TASK GOAL - Every record shown here must be duplicated without change.

SUPPLIED RECORDS -

◆ ◆ ◆ ◆ ◆

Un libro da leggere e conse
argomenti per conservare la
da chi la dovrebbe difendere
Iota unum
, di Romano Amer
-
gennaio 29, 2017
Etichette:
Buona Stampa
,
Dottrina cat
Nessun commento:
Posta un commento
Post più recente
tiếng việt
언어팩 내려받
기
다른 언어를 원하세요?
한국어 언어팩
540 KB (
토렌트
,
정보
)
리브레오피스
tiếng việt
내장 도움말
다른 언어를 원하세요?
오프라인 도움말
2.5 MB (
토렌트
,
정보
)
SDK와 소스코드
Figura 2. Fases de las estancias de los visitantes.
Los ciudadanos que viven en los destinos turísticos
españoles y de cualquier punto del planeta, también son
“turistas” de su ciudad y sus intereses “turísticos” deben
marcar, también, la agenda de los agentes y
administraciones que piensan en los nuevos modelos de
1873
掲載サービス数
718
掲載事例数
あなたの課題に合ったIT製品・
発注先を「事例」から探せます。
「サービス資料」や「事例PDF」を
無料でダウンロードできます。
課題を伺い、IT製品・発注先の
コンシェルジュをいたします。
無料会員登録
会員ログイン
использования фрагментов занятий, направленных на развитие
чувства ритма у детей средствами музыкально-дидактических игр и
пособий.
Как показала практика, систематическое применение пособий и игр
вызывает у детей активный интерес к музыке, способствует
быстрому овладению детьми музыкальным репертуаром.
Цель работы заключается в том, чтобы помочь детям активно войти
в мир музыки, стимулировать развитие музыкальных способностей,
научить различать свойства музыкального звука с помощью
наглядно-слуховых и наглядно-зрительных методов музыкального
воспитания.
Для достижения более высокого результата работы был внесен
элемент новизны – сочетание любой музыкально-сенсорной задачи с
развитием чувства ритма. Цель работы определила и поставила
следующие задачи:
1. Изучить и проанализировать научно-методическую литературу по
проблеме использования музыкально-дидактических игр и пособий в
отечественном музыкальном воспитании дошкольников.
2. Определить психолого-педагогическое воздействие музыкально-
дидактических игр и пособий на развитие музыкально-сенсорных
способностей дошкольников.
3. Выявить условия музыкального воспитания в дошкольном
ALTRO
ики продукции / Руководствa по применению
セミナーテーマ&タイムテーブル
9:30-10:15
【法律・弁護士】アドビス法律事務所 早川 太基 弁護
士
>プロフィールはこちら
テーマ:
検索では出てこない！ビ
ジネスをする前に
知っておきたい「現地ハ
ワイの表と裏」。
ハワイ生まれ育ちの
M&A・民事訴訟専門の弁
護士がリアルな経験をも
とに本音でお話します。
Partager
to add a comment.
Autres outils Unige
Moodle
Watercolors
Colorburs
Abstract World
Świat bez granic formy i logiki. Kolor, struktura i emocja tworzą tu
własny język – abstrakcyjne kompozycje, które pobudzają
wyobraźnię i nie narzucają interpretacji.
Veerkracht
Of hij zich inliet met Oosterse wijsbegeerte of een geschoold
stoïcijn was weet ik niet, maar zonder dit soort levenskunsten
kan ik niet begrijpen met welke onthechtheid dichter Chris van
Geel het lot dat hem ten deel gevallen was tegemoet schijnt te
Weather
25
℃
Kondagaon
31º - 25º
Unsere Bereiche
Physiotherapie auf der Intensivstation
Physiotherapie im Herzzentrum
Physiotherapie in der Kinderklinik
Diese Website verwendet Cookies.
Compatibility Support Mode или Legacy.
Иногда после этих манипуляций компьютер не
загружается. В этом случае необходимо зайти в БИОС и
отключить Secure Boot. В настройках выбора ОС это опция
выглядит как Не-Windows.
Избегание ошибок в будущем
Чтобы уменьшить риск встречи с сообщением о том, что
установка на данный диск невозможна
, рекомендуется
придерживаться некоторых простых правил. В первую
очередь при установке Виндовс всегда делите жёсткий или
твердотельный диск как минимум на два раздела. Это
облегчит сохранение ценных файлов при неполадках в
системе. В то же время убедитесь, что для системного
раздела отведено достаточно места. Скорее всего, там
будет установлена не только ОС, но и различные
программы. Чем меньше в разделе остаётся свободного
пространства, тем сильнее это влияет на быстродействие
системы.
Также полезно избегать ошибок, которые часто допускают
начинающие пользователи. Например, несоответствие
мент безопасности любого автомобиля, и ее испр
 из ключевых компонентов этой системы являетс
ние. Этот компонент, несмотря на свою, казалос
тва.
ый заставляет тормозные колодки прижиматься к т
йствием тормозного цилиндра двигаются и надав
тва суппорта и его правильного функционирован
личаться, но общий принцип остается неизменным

◆ ◆ ◆ ◆ ◆

TASK RESPONSE -
Un libro da leggere e conse
argomenti per conservare la
da chi la dovrebbe difendere
Iota unum
, di Romano Amer
-
gennaio 29, 2017
Etichette:
Buona Stampa
,
Dottrina cat
Nessun commento:
Posta un commento
Post più recente
tiếng việt
언어팩 내려받
기
다른 언어를 원하세요?
한국어 언어팩
540 KB (
토렌트
,
정보
)
리브레오피스
tiếng việt
내장 도움말
다른 언어를 원하세요?
오프라인 도움말
2.5 MB (
토렌트
,
정보
)
SDK와 소스코드
Figura 2. Fases de las estancias de los visitantes.
Los ciudadanos que viven en los destinos turísticos
españoles y de cualquier punto del planeta, también son
“turistas” de su ciudad y sus intereses “turísticos” deben
marcar, también, la agenda de los agentes y
administraciones que piensan en los nuevos modelos de
1873
掲載サービス数
718
掲載事例数
あなたの課題に合ったIT製品・
発注先を「事例」から探せます。
「サービス資料」や「事例PDF」を
無料でダウンロードできます。
課題を伺い、IT製品・発注先の
コンシェルジュをいたします。
無料会員登録
会員ログイン
использования фрагментов занятий, направленных на развитие
чувства ритма у детей средствами музыкально-дидактических игр и
пособий.
Как показала практика, систематическое применение пособий и игр
вызывает у детей активный интерес к музыке, способствует
быстрому овладению детьми музыкальным репертуаром.
Цель работы заключается в том, чтобы помочь детям активно войти
в мир музыки, стимулировать развитие музыкальных способностей,
научить различать свойства музыкального звука с помощью
наглядно-слуховых и наглядно-зрительных методов музыкального
воспитания.
Для достижения более высокого результата работы был внесен
элемент новизны – сочетание любой музыкально-сенсорной задачи с
развитием чувства ритма. Цель работы определила и поставила
следующие задачи:
1. Изучить и проанализировать научно-методическую литературу по
проблеме использования музыкально-дидактических игр и пособий в
отечественном музыкальном воспитании дошкольников.
2. Определить психолого-педагогическое воздействие музыкально-
дидактических игр и пособий на развитие музыкально-сенсорных
способностей дошкольников.
3. Выявить условия музыкального воспитания в дошкольном
ALTRO
ики продукции / Руководствa по применению
セミナーテーマ&タイムテーブル
9:30-10:15
【法律・弁護士】アドビス法律事務所 早川 太基 弁護
士
>プロフィールはこちら
テーマ:
検索では出てこない！ビ
ジネスをする前に
知っておきたい「現地ハ
ワイの表と裏」。
ハワイ生まれ育ちの
M&A・民事訴訟専門の弁
護士がリアルな経験をも
とに本音でお話します。
Partager
to add a comment.
Autres outils Unige
Moodle
Watercolors
Colorburs
Abstract World
Świat bez granic formy i logiki. Kolor, struktura i emocja tworzą tu
własny język – abstrakcyjne kompozycje, które pobudzają
wyobraźnię i nie narzucają interpretacji.
Veerkracht
Of hij zich inliet met Oosterse wijsbegeerte of een geschoold
stoïcijn was weet ik niet, maar zonder dit soort levenskunsten
kan ik niet begrijpen met welke onthechtheid dichter Chris van
Geel het lot dat hem ten deel gevallen was tegemoet schijnt te
Weather
25
℃
Kondagaon
31º - 25º
Unsere Bereiche
Physiotherapie auf der Intensivstation
Physiotherapie im Herzzentrum
Physiotherapie in der Kinderklinik
Diese Website verwendet Cookies.
Compatibility Support Mode или Legacy.
Иногда после этих манипуляций компьютер не
загружается. В этом случае необходимо зайти в БИОС и
отключить Secure Boot. В настройках выбора ОС это опция
выглядит как Не-Windows.
Избегание ошибок в будущем
Чтобы уменьшить риск встречи с сообщением о том, что
установка на данный диск невозможна
, рекомендуется
придерживаться некоторых простых правил. В первую
очередь при установке Виндовс всегда делите жёсткий или
твердотельный диск как минимум на два раздела. Это
облегчит сохранение ценных файлов при неполадках в
системе. В то же время убедитесь, что для системного
раздела отведено достаточно места. Скорее всего, там
будет установлена не только ОС, но и различные
программы. Чем меньше в разделе остаётся свободного
пространства, тем сильнее это влияет на быстродействие
системы.
Также полезно избегать ошибок, которые часто допускают
начинающие пользователи. Например, несоответствие
мент безопасности любого автомобиля, и ее испр
 из ключевых компонентов этой системы являетс
ние. Этот компонент, несмотря на свою, казалос
тва.
ый заставляет тормозные колодки прижиматься к т
йствием тормозного цилиндра двигаются и надав
тва суппорта и его правильного функционирован
личаться, но общий принцип остается неизменным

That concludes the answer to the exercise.